SÓ GOZO COM QUEM DÁ

quinta-feira, 13 de janeiro de 2011

PERGUNTA

François Silvestre


Alguém se lembra de Chardin?

Agora em janeiro faz quarenta anos da terceira edição em português d’O Fenômeno Humano, de Teilhard de Chardin, uma das mais instigantes e belas obras do pensamento humano, no que se refere às dúvidas e angústias da formação do Universo e do homem nele contido.

Chardin era padre, mas antes disso era biólogo, paleontólogo, filósofo e humanista. Sua observação do Mundo sobre a evolução da vida provocou a ira da cúria romana e do pensamento conservador do cristianismo. Chardin nunca questionou a existência de Deus. O que ele demonstrou foi a inconsistência da criação divina pelos métodos bíblicos.

“Deslocar um objeto para trás no passado equivale a reduzi-lo aos seus mais simples elementos. Seguidas tão longe quanto possível na direção das suas origens, as últimas fibras do composto humano vão confundir-se aos nossos olhos com o próprio estofo do Universo”.

Não é só a citação que chama o atento para a simplicidade profunda da reflexão. Nota-se que Chardin sempre coloca a palavra “Universo” com letra inicial maiúscula. E não é por regra ou sugestão gramatical. Simplesmente ele confunde propositadamente o Universo com Deus. E aí acaba dando ao sentido divino uma conotação de impessoalidade. Conceituação que irritou profundamente os teólogos e a cúria.
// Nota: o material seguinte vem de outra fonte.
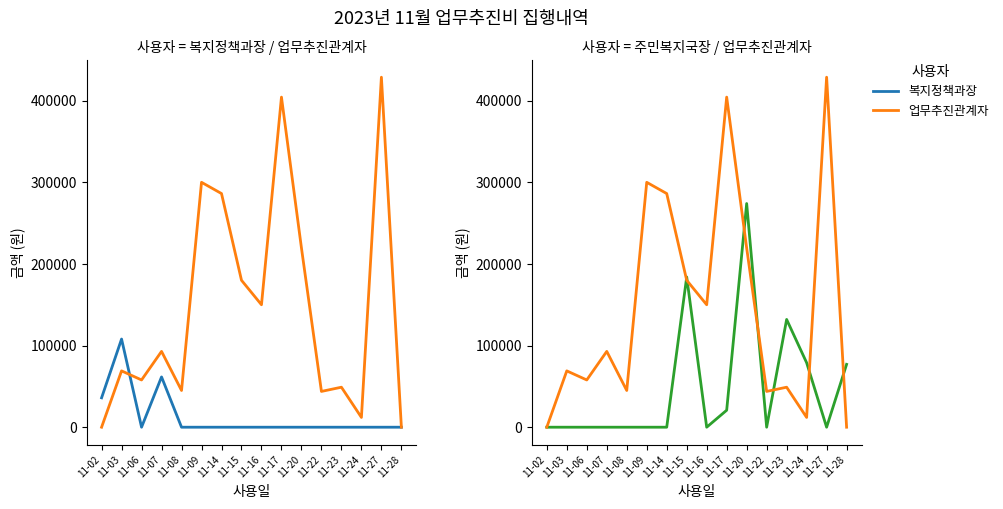

Which has a higher value, 11-17 or 11-09?

11-17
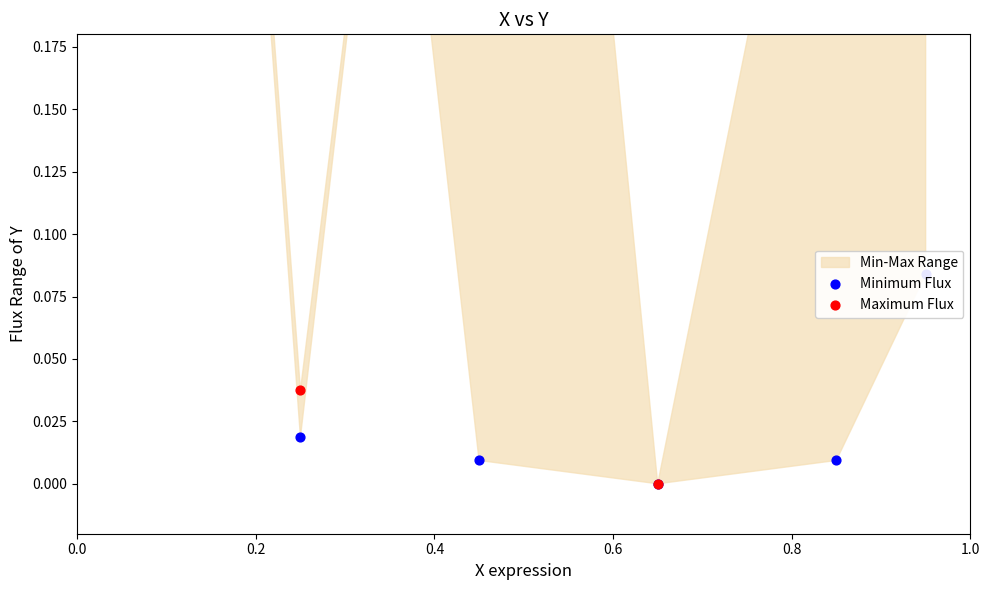

Which series reaches the minimum Y coordinate?

Minimum Flux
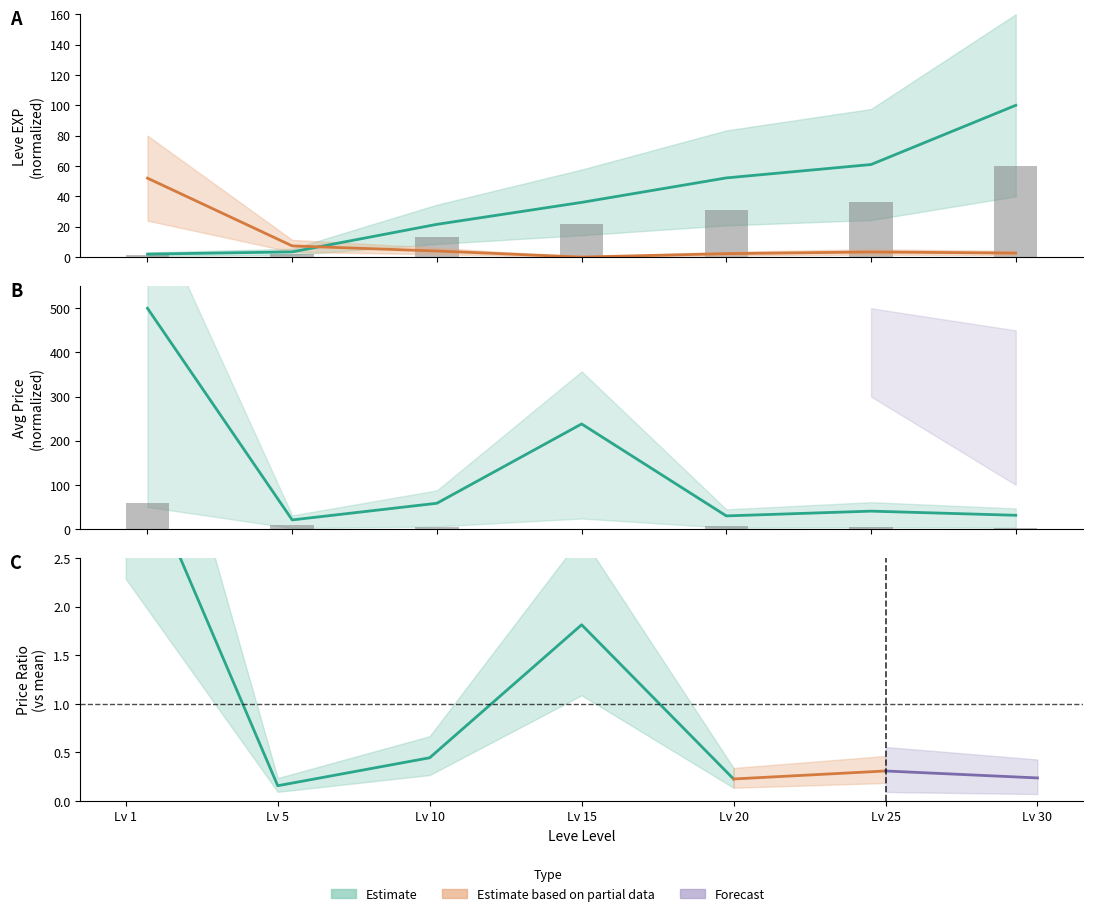

List the labels in order of Leve EXP value, smallest first.

1, 5, 10, 15, 20, 25, 30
“A história e o lugar da Consciência no Mundo permanecem incompreensíveis para quem não tenha visto, previamente, que o Cosmo em que o Homem se encontra implicado, constitui, pela integridade inatacável do seu conjunto, um Sistema, um Totum e um Quantum: Um Sistema pela sua Multiplicidade, - um Totum pela sua Unidade, - um Quantum pela sua energia. Todos três, aliás, no interior de um contorno ilimitado”.

Daí você percebe as maiúsculas que se igualam ao conjunto da “criação divina” não pessoal, mas universal. Sistema, Totum e Quantum. Para os teólogos tradicionais do catolicismo era a tentativa de substituição da santíssima trindade.

Chardin foi perseguido e exilado. Sua obra proibida pela igreja católica. No papado humanístico de João XXIII ele teve sua inclusão canônica restaurada. Reconhecido como filósofo e pensador e não mais como herege. Roncalli foi o papa mais próximo do Homem. E se Deus existe, foi o único papa escolhido por Deus, nos tempos modernos.

Nos tempos do rincho, a filosofia perdeu morada. Despejada pelo mercantilismo mais imediato e estomacal. O que vale é a esperteza, a mentira, o engodo.

As igrejas vendendo lotes no céu aos bobos para edificar na terra o céu de pastores e clérigos. A salvação é a grana. O paraíso perdido é uma conta bancária vazia.

Não há limites para a esperteza. E quem não se aliar aos novos tempos ingressa no bloco dos bestas.

“Lasciate ogni esperanza, voi ch’entrate”. Té mais.

NOTA DO BLOG: Eu não, mas presencio a enganação.

Um comentário:

  1. Uma senhora aula...não aprende quem não quiser. Abraço de Margarida Lemos.